One such prominent theory is dependency length minimization: various psycholinguistic theories have suggested that language is easier to produce and comprehend when distances between words linked in syntactic dependencies are short, and a functional pressure for short dependencies has been advanced as a theory to explain word order universals. In order to investigate this effect at a large scale in dependency corpora, we compare the dependency length of attested sentences to random baseline reorderings of those sentences under a series of linguistically motivated constraints. First, we establish that a dependency length minimization effect exists in over 40 languages by showing that real sentences have shorter dependency lengths than random projective reorderings with fixed and free word order. Next, we address the question of whether the observed minimization is the result of utterance-specific speaker choice (usage) or constraints on possible orders in a language (grammar). To investigate this, we develop probabilistic models to induce linearization grammars from dependency corpora, and compare the attested orders for sentences in the corpora to random grammatical orders for the same sentences under these models. In most languages, attested dependency length is shorter than this baseline as well.
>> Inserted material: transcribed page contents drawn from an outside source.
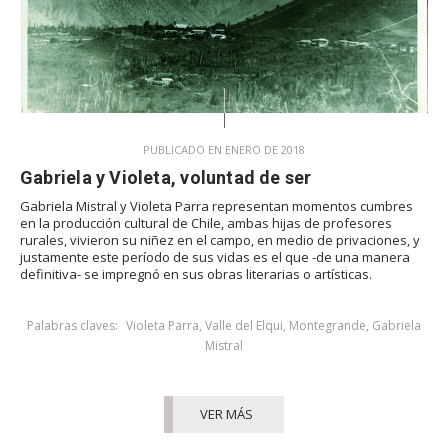
PUBLICADO EN ENERO DE 2018
Gabriela y Violeta, voluntad de ser
Gabriela Mistral y Violeta Parra representan momentos cumbres
en la producción cultural de Chile, ambas hijas de profesores
rurales, vivieron su niñez en el campo, en medio de privaciones, y
justamente este período de sus vidas es el que -de una manera
definitiva- se impregnó en sus obras literarias o artísticas.
Palabras claves:
Violeta Parra
,
Valle del Elqui
,
Montegrande
,
Gabriela
Mistral
VER MÁS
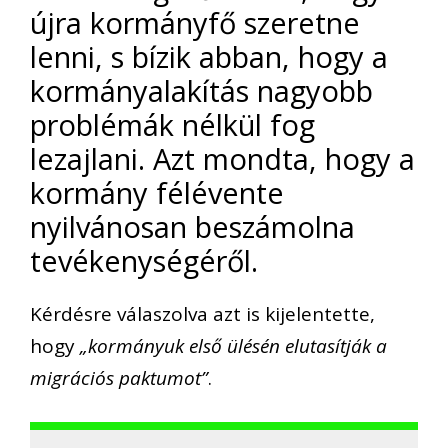
újra kormányfő szeretne
lenni, s bízik abban, hogy a
kormányalakítás nagyobb
problémák nélkül fog
lezajlani. Azt mondta, hogy a
kormány félévente
nyilvánosan beszámolna
tevékenységéről.
Kérdésre válaszolva azt is kijelentette,
hogy
„kormányuk első ülésén elutasítják a
migrációs paktumot”
.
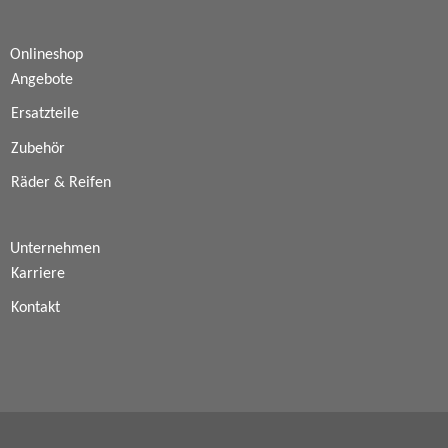
Onlineshop
Angebote
Ersatzteile
Zubehör
Räder & Reifen
Unternehmen
Karriere
Kontakt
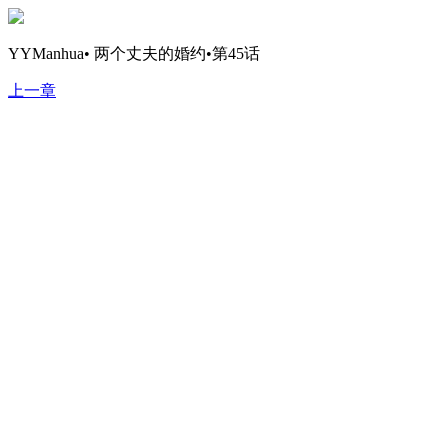
YYManhua• 两个丈夫的婚约•第45话
上一章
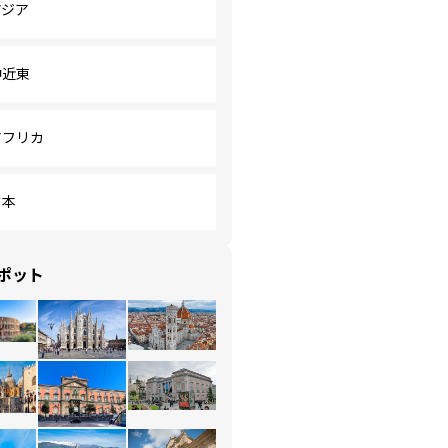
アジア
中近東
アフリカ
日本
ポット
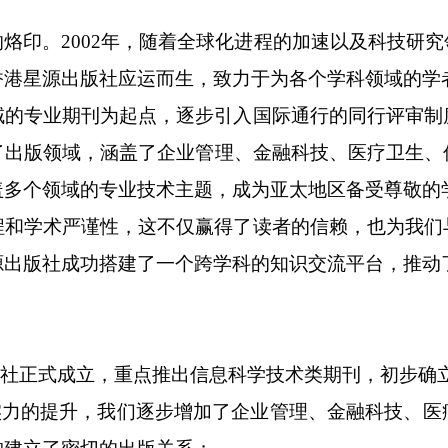
的烙印。
2002年，随着全球化进程的加速以及科技研
香港星源出版社应运而生，致力于为各个学科领域的学
域的专业期刊为起点，逐步引入国际通行的同行评审制
了出版领域，涵盖了企业管理、金融科技、医疗卫生、
盖多个领域的专业技术主题，成为亚太地区备受尊敬的
程和学术严谨性，这不仅赢得了读者的信赖，也为我们
源出版社成功搭建了一个跨学科的知识交流平台，推动
社正式成立，重点推出信息科学技术类期刊，初步确
实力的提升，我们逐步增加了企业管理、金融科技、医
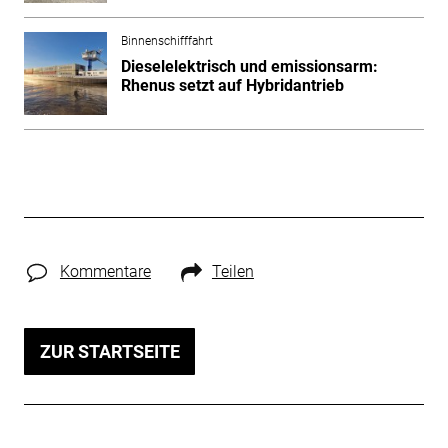
Binnenschifffahrt
Dieselelektrisch und emissionsarm:
Rhenus setzt auf Hybridantrieb
Kommentare
Teilen
ZUR STARTSEITE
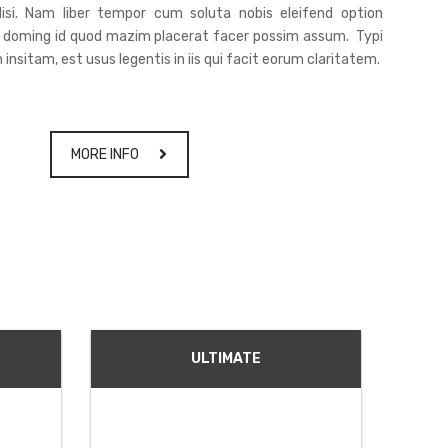
ilisi. Nam liber tempor cum soluta nobis eleifend option
t doming id quod mazim placerat facer possim assum. Typi
insitam, est usus legentis in iis qui facit eorum claritatem.
MORE INFO
ULTIMATE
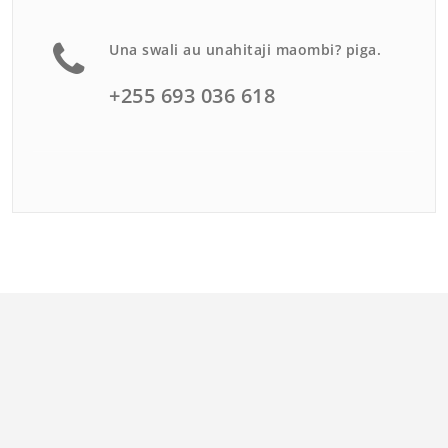
Una swali au unahitaji maombi? piga.
+255 693 036 618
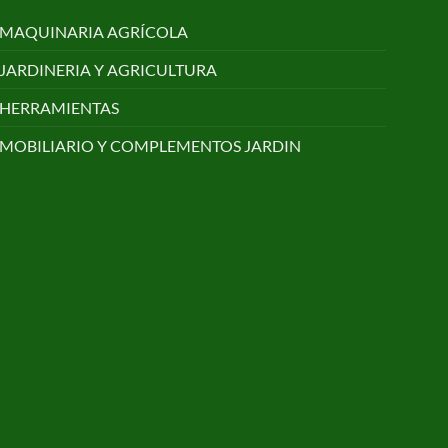
MAQUINARIA AGRÍCOLA
JARDINERIA Y AGRICULTURA
HERRAMIENTAS
MOBILIARIO Y COMPLEMENTOS JARDIN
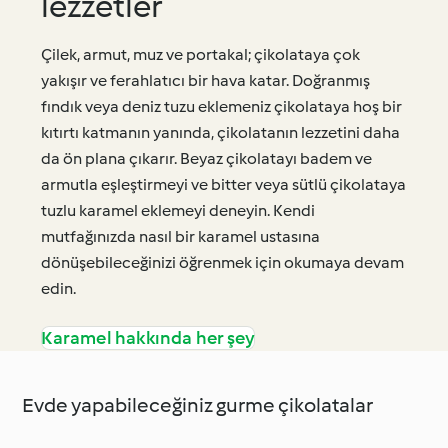
lezzetler
Çilek, armut, muz ve portakal; çikolataya çok
yakışır ve ferahlatıcı bir hava katar. Doğranmış
fındık veya deniz tuzu eklemeniz çikolataya hoş bir
kıtırtı katmanın yanında, çikolatanın lezzetini daha
da ön plana çıkarır. Beyaz çikolatayı badem ve
armutla eşleştirmeyi ve bitter veya sütlü çikolataya
tuzlu karamel eklemeyi deneyin. Kendi
mutfağınızda nasıl bir karamel ustasına
dönüşebileceğinizi öğrenmek için okumaya devam
edin.
Karamel hakkında her şey
Evde yapabileceğiniz gurme çikolatalar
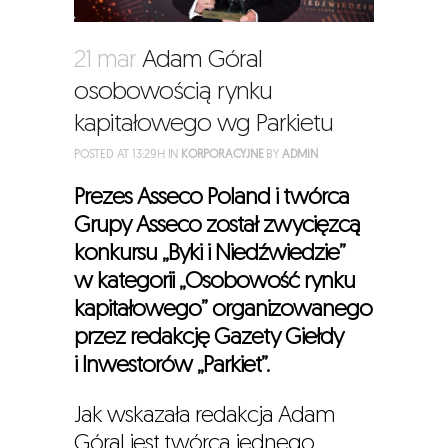
21 mar
Adam Góral
osobowością rynku
kapitałowego wg Parkietu
POSTED AT 13:29H
IN
KORPORACYJNE
BY
ADMIN
Prezes Asseco Poland i twórca
Grupy Asseco został zwycięzcą
konkursu „Byki i Niedźwiedzie”
w kategorii „Osobowość rynku
kapitałowego” organizowanego
przez redakcję Gazety Giełdy
i Inwestorów „Parkiet”.
Jak wskazała redakcja Adam
Góral jest twórcą jednego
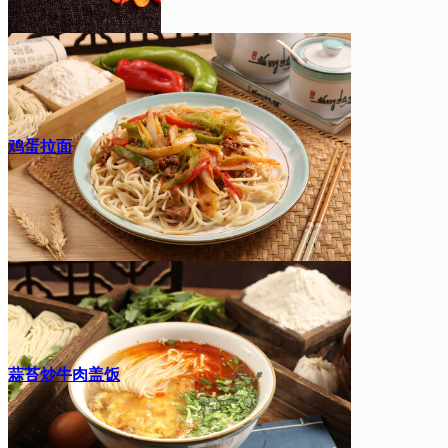
鸡蛋拉面
蒜苔炒牛肉盖饭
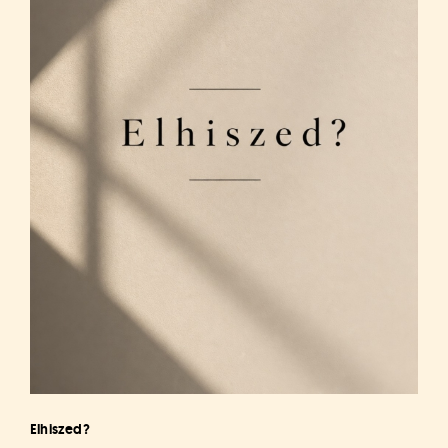
Elhiszed?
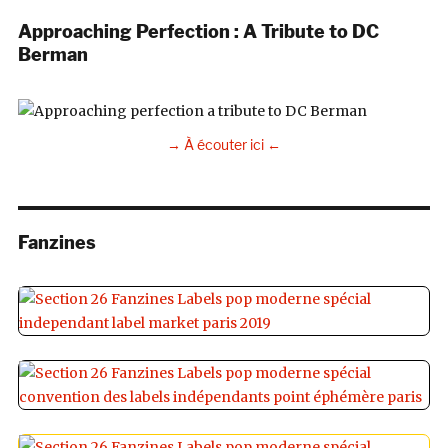
Approaching Perfection : A Tribute to DC
Berman
→ À écouter ici ←
Fanzines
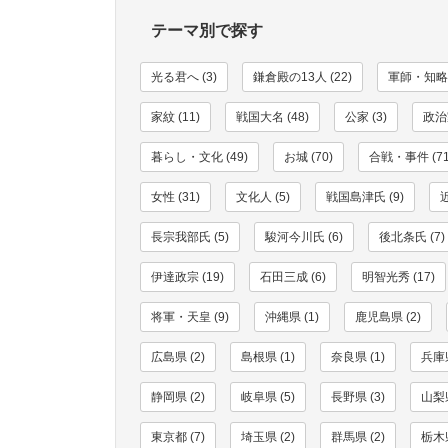
テーマ別で探す
光る君へ (3)
鎌倉殿の13人 (22)
軍師・知略家
家紋 (11)
戦国大名 (48)
公家 (3)
政治家
暮らし・文化 (49)
お城 (70)
合戦・事件 (71
女性 (31)
文化人 (5)
戦国島津氏 (9)
長宗我部氏 (5)
駿河今川氏 (6)
後北条氏 (7)
伊達政宗 (19)
石田三成 (6)
明智光秀 (17)
将軍・天皇 (9)
沖縄県 (1)
鹿児島県 (2)
広島県 (2)
島根県 (1)
奈良県 (1)
兵庫県
静岡県 (2)
岐阜県 (5)
長野県 (3)
山梨県
東京都 (7)
埼玉県 (2)
群馬県 (2)
栃木県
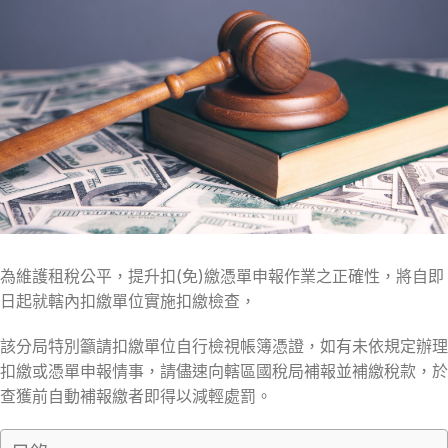
為維護租稅公平，提升扣(免)繳憑單申報作業之正確性，將自即
日起就轄內扣繳單位實施扣繳檢查，
該分局特別籲請扣繳單位自行檢視帳簿憑證，如有未依規定辦理
扣繳或憑單申報情事，請儘速向轄區國稅局補報並補繳稅款，於
查獲前自動補報繳者即得以減輕處罰。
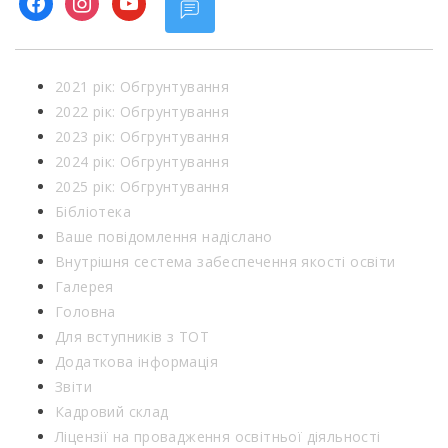
facebook
instagram
youtube
2021 рік: Обгрунтування
2022 рік: Обгрунтування
2023 рік: Обгрунтування
2024 рік: Обгрунтування
2025 рік: Обгрунтування
Бібліотека
Ваше повідомлення надіслано
Внутрішня сестема забеспечення якості освіти
Галерея
Головна
Для вступників з ТОТ
Додаткова інформація
Звіти
Кадровий склад
Ліцензії на провадження освітньої діяльності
Subject to the limitations of the linearization models, this result suggests active dependency length minimization in usage. Finally, we discuss some of the residual variance between languages in dependency length, which cannot be explained by a simple dependency length minimization account. We show that languages have less dependency length minimization when they are head-final, morphologically complex, and/or have high degrees of word order freedom. Explaining these phenomena is a challenge for functional typology.